Görevinde fazla kalmayan Cemil Topuzlu Paşa, I. Dünya Savaşı yıllarını İsviçre‘de geçirdi. Savaş sonrası İstanbul‘a döndükten sonra 1919‘da ikinci kez İstanbul Şehremini seçildi. 1920 yılında görevinden ayrıldı. 1920 yılında Nisan – Temmuz ayları arasında Damat Ferit Paşa hükümetinde Nafia Nazırı ( Osmanlı Devleti’nde Bayındırlık Bakanı) oldu. Milli Mücadele bittiğinde yargılanacağını öğrenince Fransa‘ya kaçtı. 1924 yılında Türkiye’ye döndükten sonra aile içindeki huzursuzluklardan ve kızı Selma’nın eşi Albay Şahap Gürsel ile geçinemediğinden bıkıp köşkünü, iş adamı Ali İpar‘ın babası ‘Şeker Kralı’ olarak bilinen Hayri İpar‘a 1931 yılında sattı.

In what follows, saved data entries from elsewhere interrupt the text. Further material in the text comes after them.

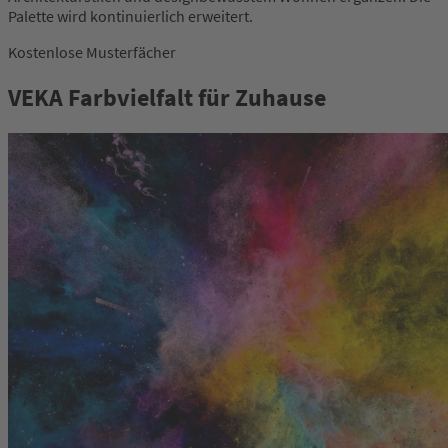
Palette wird kontinuierlich erweitert.
Kostenlose Musterfächer
VEKA Farbvielfalt für Zuhause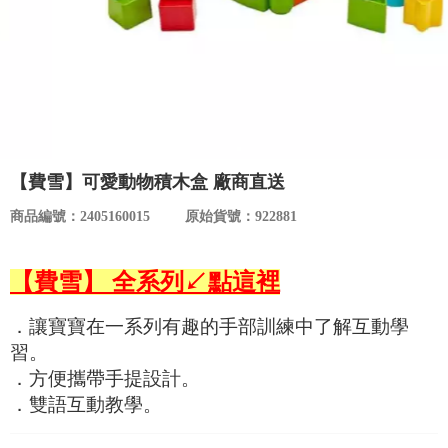
食品／健康食補
優惠券查詢
寵物
登入
名人嚴選
優惠活動
【費雪】可愛動物積木盒 廠商直送
商品編號：2405160015
原始貨號：922881
關於我們
【費雪】 全系列↙點這裡
合作提案
．讓寶寶在一系列有趣的手部訓練中了解互動學
購物流程
習。
．方便攜帶手提設計。
會員專區
．雙語互動教學。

Daha sonra 1980 yılında bu köşkü Banker Kastelli olarak tanınan Cevher Özden satın aldı. Banker olarak müşterilerine 1982 yılında ödeme güçlüğü içine düştü ve yurtdışına kaçtı. 30 Eylül 1982’de Tunus‘ta yakalandı. Türkiye’ye getirildi. Davası yıllarca sürdü. 1997 yılında bu köşk armatör Şadan Kalkavan‘a ve Mehmet Nazif Günal‘a satıldı. 2 Haziran 2008 tarihinde Cevher Özden işyerinde tabancası ile intihar etti.
Cemil Topuzlu’nun oğlu Mehmet Ziya üniversite öğrenciliği sırasında tanıştığı İsviçre kökenli Lilimina Reimann ile 1929 yılında İngiltere’de evlendi. İstanbul’a yerleştikten sonra çocukları olmadığı için boşandılar. Lilimina Reimann daha sonra 1934 yılında Fasih Galip ile evlendi bu evlilikten de 13 Aralık 1935 tarihinde Türkan Saylan doğmuştur.